A first terminal is comprised of an amplifier that generally amplifies small signals to large signals in wireless equipment, for example a portable phone, TV, etc. This amplifier is made to have an amplifying operation having low noise and high gain characteristics when the signal is very small. But linearity is demanded rather than the amplifying operation when the signal is relatively large. Therefore, the amplifier satisfies more than two kinds of amplifying modes according to the input signal level, and it is necessary that the amplifier selects one of them in the wireless frequency receiving equipment.

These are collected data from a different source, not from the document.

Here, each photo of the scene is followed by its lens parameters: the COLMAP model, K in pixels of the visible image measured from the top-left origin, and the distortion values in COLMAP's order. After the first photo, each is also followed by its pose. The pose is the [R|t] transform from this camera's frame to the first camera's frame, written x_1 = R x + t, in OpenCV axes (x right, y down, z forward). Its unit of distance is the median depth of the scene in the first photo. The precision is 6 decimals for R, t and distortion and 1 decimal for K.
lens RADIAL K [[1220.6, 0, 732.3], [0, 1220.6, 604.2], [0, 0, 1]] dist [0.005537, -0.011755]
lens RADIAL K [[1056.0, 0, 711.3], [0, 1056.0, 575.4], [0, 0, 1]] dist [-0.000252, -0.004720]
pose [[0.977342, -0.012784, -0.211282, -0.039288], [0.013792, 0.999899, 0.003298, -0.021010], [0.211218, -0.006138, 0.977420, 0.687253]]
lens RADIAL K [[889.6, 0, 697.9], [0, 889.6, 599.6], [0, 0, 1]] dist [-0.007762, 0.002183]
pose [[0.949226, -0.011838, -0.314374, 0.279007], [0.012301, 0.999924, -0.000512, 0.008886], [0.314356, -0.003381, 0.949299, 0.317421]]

As a low noise amplifier of the prior art, it is disclosed in U.S. Pat. No 6,144,254 that it is possible to switch between a low gain and high gain state.
FIG. 1 shows a circuit diagram of a low noise amplifier disclosed in U.S. Pat. No. 6,144,254.
As shown in FIG. 1, the low noise amplifier comprises a common-emitter BN1 (the first NPN transistor to operate in a high gain state), common-base BN2 (the second NPN transistor to operate in a low gain state), third NPN transistor BN3 (the third NPN transistor for provide bias current in BN2), and resistor R1.
That is, a collector of the first NPN transistor BN1 is connected to an output terminal Pout of an LNA, a base is connected to an input terminal Pin of an LNA and the first bias input terminal Bias1, and an emitter is grounded. The resistor R1 is connected between the first bias input terminal Bias1 and first NPN transistor BN1.
A collector of the second NPN transistor BN2 is connected to the output terminal Pout of the LNA, a base is connected to the second bias input terminal Bias2, and an emitter is connected to the input terminal Pin of LNA and a collector of the third NPN transistor BN3.
A base of BN3 is connected to the third bias input terminal Bias3, and an emitter is grounded.
Hereinafter an operation of the LNA of the prior art is described, referring to FIG. 1.
In the high gain state, the Bias1 is high, and the Bias2 and Bias3 are low. Therefore, the first NPN transistor BN1 is activated and performs the amplifying operation of a high gain, in the high state. Here, the second transistor BN2 and the third transistor BN3 are turned off.
In the low gain state, the Bias2 and Bias3 are high, and the Bias1 is low. Therefore, BN2 and BN3 are activated and perform the low gain amplifying operation, in the low gain state. Here, BN1 is turned off.
The low noise amplifier shown in FIG. 1 selects one of the states between high gain and low gain, and then operates the high-gain or low-gain amplifying operation in accordance with the size of the received signal. But, the circuits operated for each gain state are affected by for the load of the other, because input terminals of the emitter-common first NPN transistor BN1 and base-common second NPN transistor BN2 are directly connected to each other, that is the base of BN1 is directly connected to a emitter of BN2, in the low noise amplifier shown in FIG. 1. Namely, when the low noise amplifier operates in a high gain state, the capacitance of an emitter terminal of BN2 acts as a load for high gain circuits. As a result, the gain, matching, and noise characteristics of the high gain state are not good, and the capability of the low noise amplifier is reduced. In addition, when the low noise amplifier operates in the low gain state, the capability of the low gain state is reduced by the capacitance of the base terminal of BN1 in the same way as with the high gain state. Because two mode impedance levels of the input terminal are at substantially the same level, the impedances act as a load against each other.